Harry en était là de ses pensées quand la porte s'ouvrit à la volée. Au vu des vêtements de la femme qui venait d'entrer, c'était une guérisseuse, ou une infirmière, et elle avait l'air furieux.

Vous auriez dû nous prévenir ! s'écria-t-elle. Ne vous rendez-vous pas compte de votre inconscience ! Il se réveille à peine d'un coma de plusieurs jours ! Vous cherchez à le tuer ! De toute façon, les visites sont terminées, dehors maintenant !

Harry se demanda si toutes les infirmières étaient formées sur le même moule que madame Pomfresh. En tout cas, celle-ci semblait avoir le même caractère et le même entêtement.
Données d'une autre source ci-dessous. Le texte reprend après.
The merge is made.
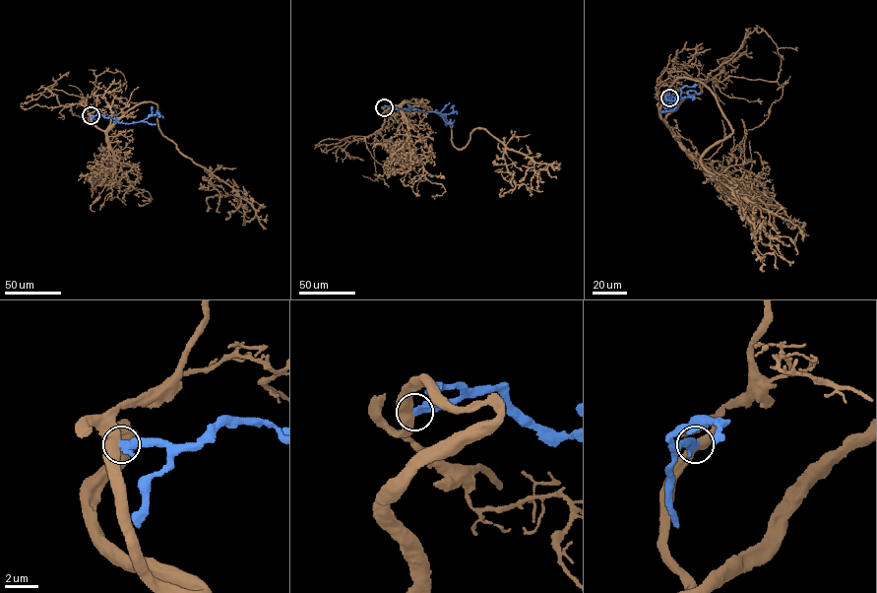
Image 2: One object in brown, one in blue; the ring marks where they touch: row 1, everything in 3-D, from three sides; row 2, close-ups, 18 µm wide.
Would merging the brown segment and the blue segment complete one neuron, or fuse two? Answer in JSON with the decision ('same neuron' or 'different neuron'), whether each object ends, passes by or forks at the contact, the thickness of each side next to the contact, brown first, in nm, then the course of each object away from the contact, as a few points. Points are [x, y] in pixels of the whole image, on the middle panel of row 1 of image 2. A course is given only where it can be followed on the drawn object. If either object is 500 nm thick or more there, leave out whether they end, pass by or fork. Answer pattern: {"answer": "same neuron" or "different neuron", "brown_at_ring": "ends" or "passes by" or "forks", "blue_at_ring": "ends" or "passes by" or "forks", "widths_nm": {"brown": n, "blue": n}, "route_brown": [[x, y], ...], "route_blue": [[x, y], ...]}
{"answer": "different neuron", "widths_nm": {"brown": 550, "blue": 480}, "route_brown": [[384, 107], [409, 102], [439, 113], [458, 149], [484, 128], [509, 149], [548, 164], [556, 178]], "route_blue": [[384, 107], [411, 107], [422, 111], [436, 111], [447, 123], [450, 119], [452, 128]]}

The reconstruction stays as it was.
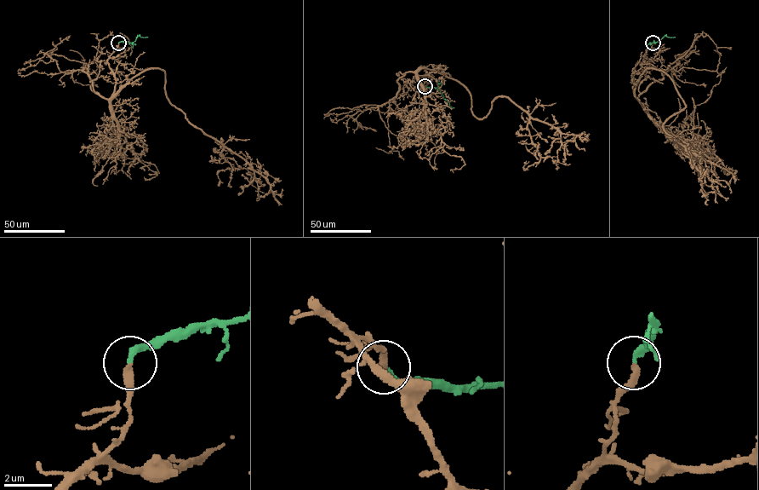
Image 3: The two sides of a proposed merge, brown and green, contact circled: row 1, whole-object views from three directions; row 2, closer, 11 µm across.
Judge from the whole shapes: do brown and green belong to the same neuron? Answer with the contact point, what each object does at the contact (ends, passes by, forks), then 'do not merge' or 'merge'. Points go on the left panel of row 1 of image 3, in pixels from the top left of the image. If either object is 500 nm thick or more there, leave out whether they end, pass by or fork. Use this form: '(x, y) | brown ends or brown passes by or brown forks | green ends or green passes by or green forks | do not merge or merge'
(118, 43) | brown ends | green ends | merge

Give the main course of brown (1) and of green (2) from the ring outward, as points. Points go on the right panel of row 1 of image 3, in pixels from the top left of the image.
1: (653, 43), (632, 78), (633, 95), (647, 68), (672, 80), (685, 107), (663, 129), (685, 148), (717, 203)
2: (653, 43), (664, 36), (674, 37)

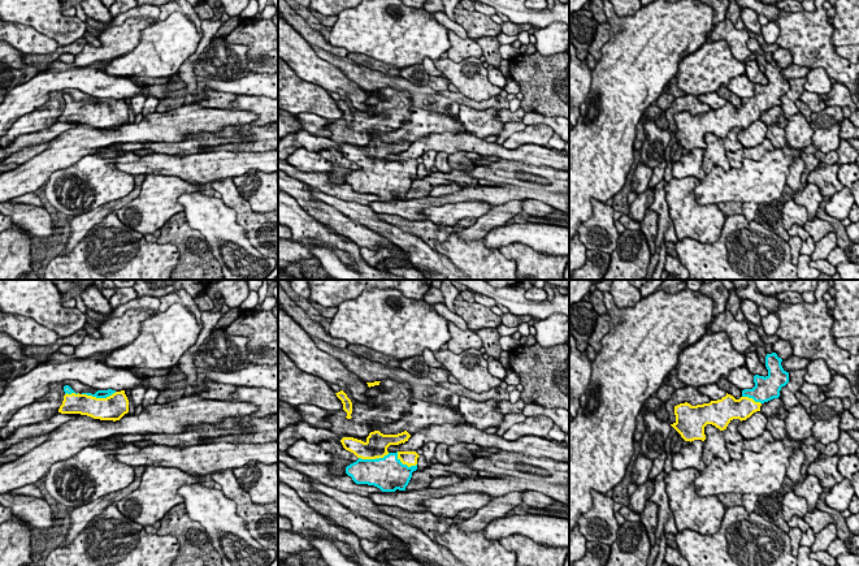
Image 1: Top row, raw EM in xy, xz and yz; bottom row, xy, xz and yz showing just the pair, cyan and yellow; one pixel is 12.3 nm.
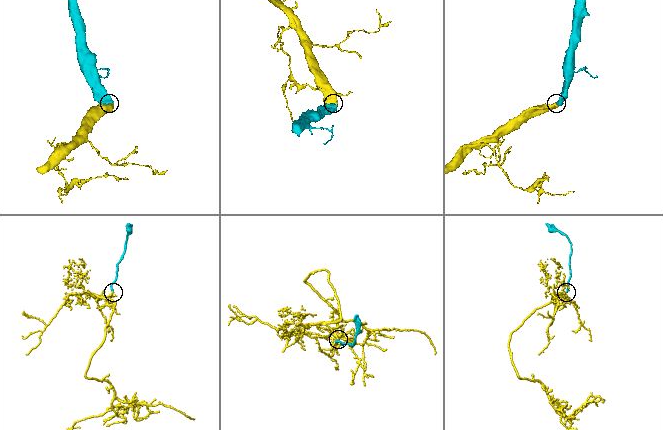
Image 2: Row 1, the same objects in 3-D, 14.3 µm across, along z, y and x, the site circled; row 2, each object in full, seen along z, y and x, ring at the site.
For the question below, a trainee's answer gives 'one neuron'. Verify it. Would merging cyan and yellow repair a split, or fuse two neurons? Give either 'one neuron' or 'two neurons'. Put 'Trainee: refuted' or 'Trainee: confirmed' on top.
Trainee: confirmed
one neuron

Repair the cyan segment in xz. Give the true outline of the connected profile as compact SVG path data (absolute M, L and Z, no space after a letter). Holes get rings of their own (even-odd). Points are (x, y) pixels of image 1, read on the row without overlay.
M374 139L369 142L365 151L343 146L340 148L343 156L359 167L346 176L346 182L356 193L374 194L382 200L405 199L412 181L417 178L420 164L416 160L389 161L387 156L404 152L409 146L407 139L398 143Z

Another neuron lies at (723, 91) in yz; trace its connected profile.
M721 86L716 92L736 108L742 105L742 99L733 94L728 87Z

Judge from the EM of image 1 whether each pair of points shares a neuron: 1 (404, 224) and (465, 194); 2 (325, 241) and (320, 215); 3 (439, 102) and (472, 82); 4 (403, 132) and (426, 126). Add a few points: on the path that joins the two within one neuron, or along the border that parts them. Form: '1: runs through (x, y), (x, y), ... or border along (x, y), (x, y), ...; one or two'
1: border along (382, 214), (395, 214), (407, 219), (423, 220); two
2: border along (298, 203), (311, 215), (347, 238); two
3: border along (458, 91), (474, 100), (489, 99); two
4: runs through (408, 130), (421, 126); one

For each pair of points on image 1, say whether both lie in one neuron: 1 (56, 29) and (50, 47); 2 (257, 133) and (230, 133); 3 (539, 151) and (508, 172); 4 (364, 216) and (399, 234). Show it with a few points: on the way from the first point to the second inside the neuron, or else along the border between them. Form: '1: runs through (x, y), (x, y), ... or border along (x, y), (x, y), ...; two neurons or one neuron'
1: border along (25, 24), (51, 37), (59, 44); two neurons
2: runs through (251, 139), (237, 139); one neuron
3: border along (500, 159), (552, 168); two neurons
4: runs through (373, 221), (390, 230); one neuron

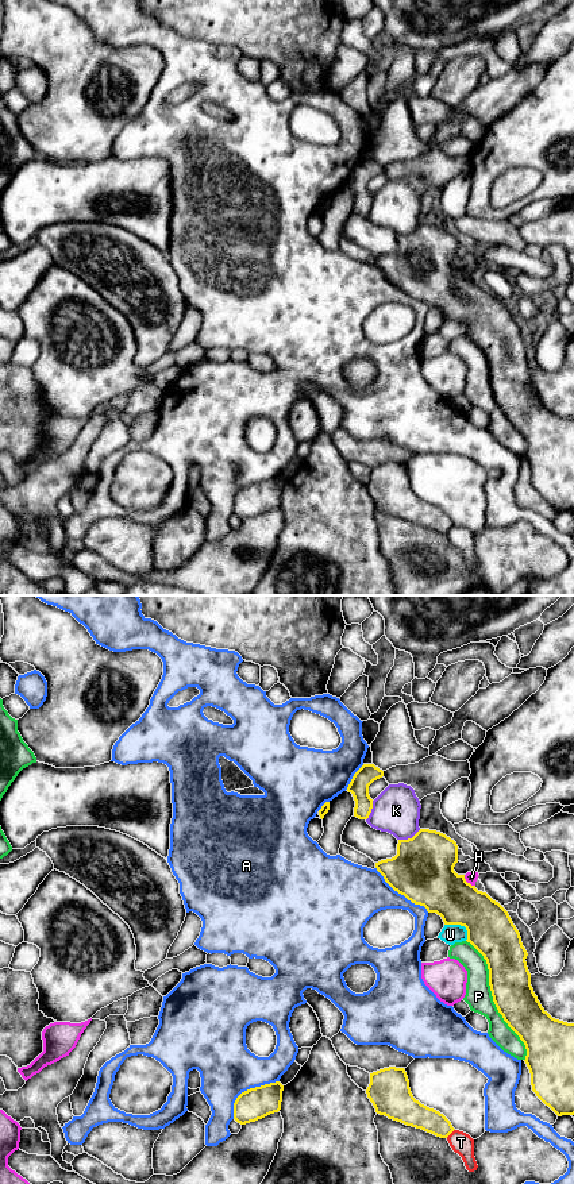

En effet, malgré tout ce qu'ils purent dire, les cinq adultes durent quitter la chambre, à reculons et non sans avoir promis de revenir aux premières heures de visite le lendemain.

Harry devait avouer qu'il n'était pas mécontent qu'ils soient partis. Il y avait trop de nouvelles choses qui venaient de lui sauter dessus et il se sentait encore vaguement embrumé. Il avait encore du mal à savoir où se situait la réalité et les rêves et les derniers événements n'étaient pas faits pour l'aider !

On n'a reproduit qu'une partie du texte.